Assigned task: Lines in the data below that contain the word "over" are to be copied.

Records:
==============================

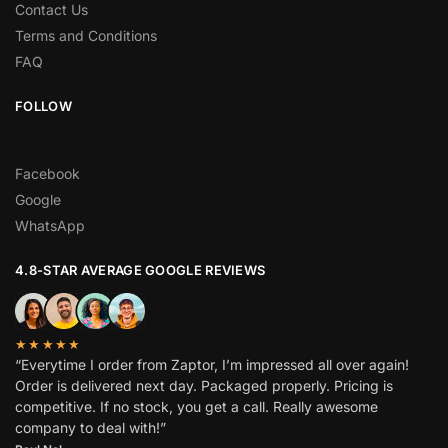
Contact Us
Terms and Conditions
FAQ
FOLLOW
Facebook
Google
WhatsApp
4.8-STAR AVERAGE GOOGLE REVIEWS
★★★★★
“Everytime I order from Zaptor, I’m impressed all over again!
Order is delivered next day. Packaged properly. Pricing is
competitive. If no stock, you get a call. Really awesome
company to deal with!”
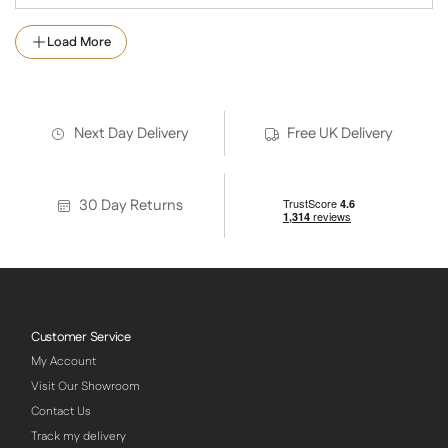
Load More
Next Day Delivery
Free UK Delivery
30 Day Returns
Customer Service
My Account
Visit Our Showroom
Contact Us
Track my delivery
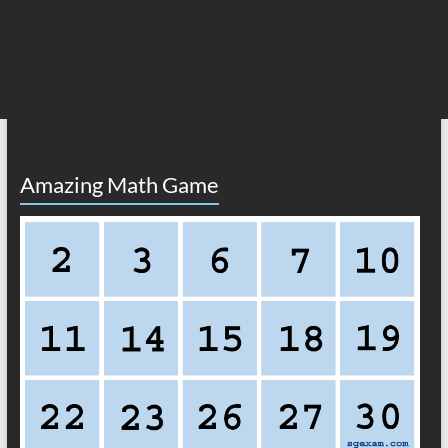
Amazing Math Game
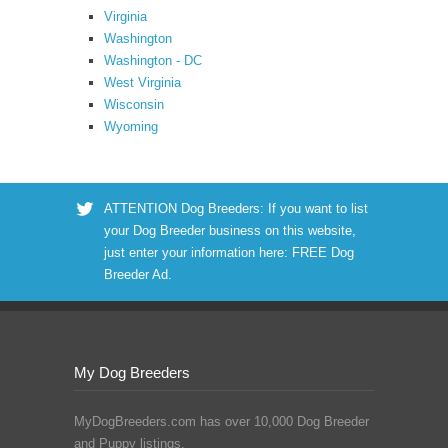
Virginia
Washington
Washington - DC
West Virginia
Wisconsin
Wyoming
ATTENTION Dog Breeders: If you want to list
your Dog Breeder business on this website,
just enter your information here:
FREE Dog
Breeder Ad
.
My Dog Breeders
MyDogBreeders.com has over 10,000 Dog Breeder
and Puppy listings.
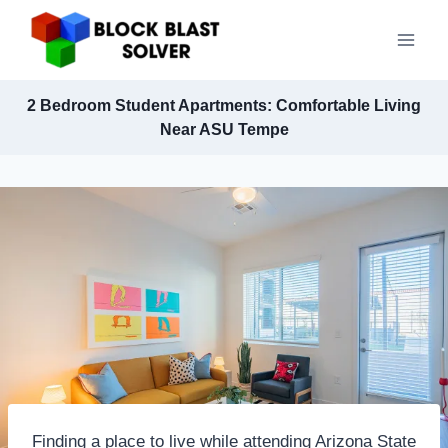
Skip
to
content
2 Bedroom Student Apartments: Comfortable Living
Near ASU Tempe
Finding a place to live while attending Arizona State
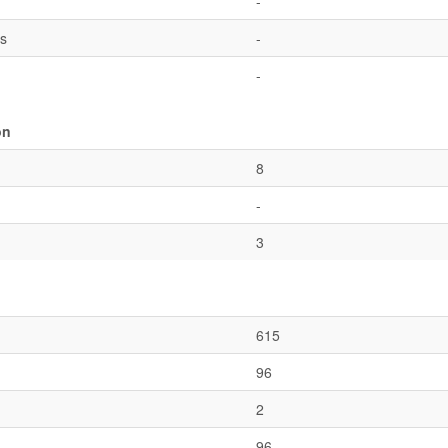
-
es
-
-
on
8
-
3
615
96
2
96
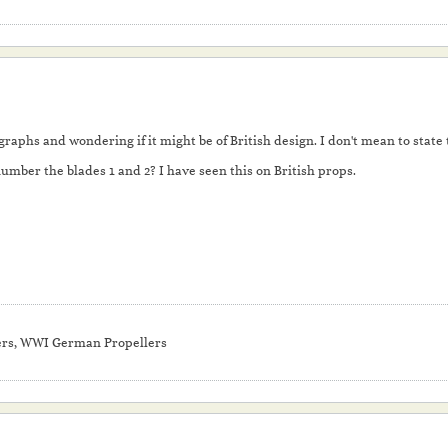
raphs and wondering if it might be of British design. I don't mean to state th
umber the blades 1 and 2? I have seen this on British props.
ers, WWI German Propellers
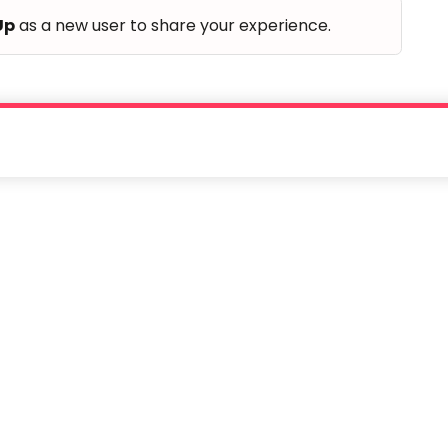
Up
as a new user to share your experience.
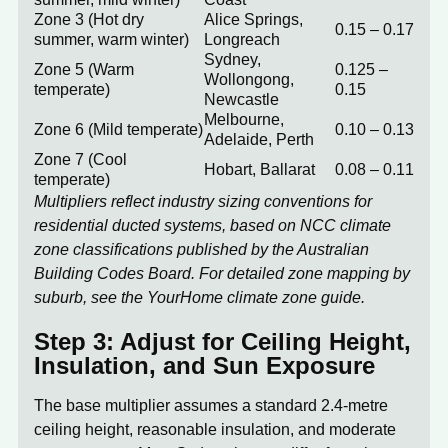
Zone 3 (Hot dry
Alice Springs,
0.15 – 0.17
summer, warm winter)
Longreach
Sydney,
Zone 5 (Warm
0.125 –
Wollongong,
temperate)
0.15
Newcastle
Melbourne,
Zone 6 (Mild temperate)
0.10 – 0.13
Adelaide, Perth
Zone 7 (Cool
Hobart, Ballarat
0.08 – 0.11
temperate)
Multipliers reflect industry sizing conventions for
residential ducted systems, based on NCC climate
zone classifications published by the
Australian
Building Codes Board
. For detailed zone mapping by
suburb, see the
YourHome climate zone guide
.
Step 3: Adjust for Ceiling Height,
Insulation, and Sun Exposure
The base multiplier assumes a standard 2.4-metre
ceiling height, reasonable insulation, and moderate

==============================

Reply to the exercise:
“Everytime I order from Zaptor, I’m impressed all over again!
MyDogBreeders.com has over 10,000 Dog Breeder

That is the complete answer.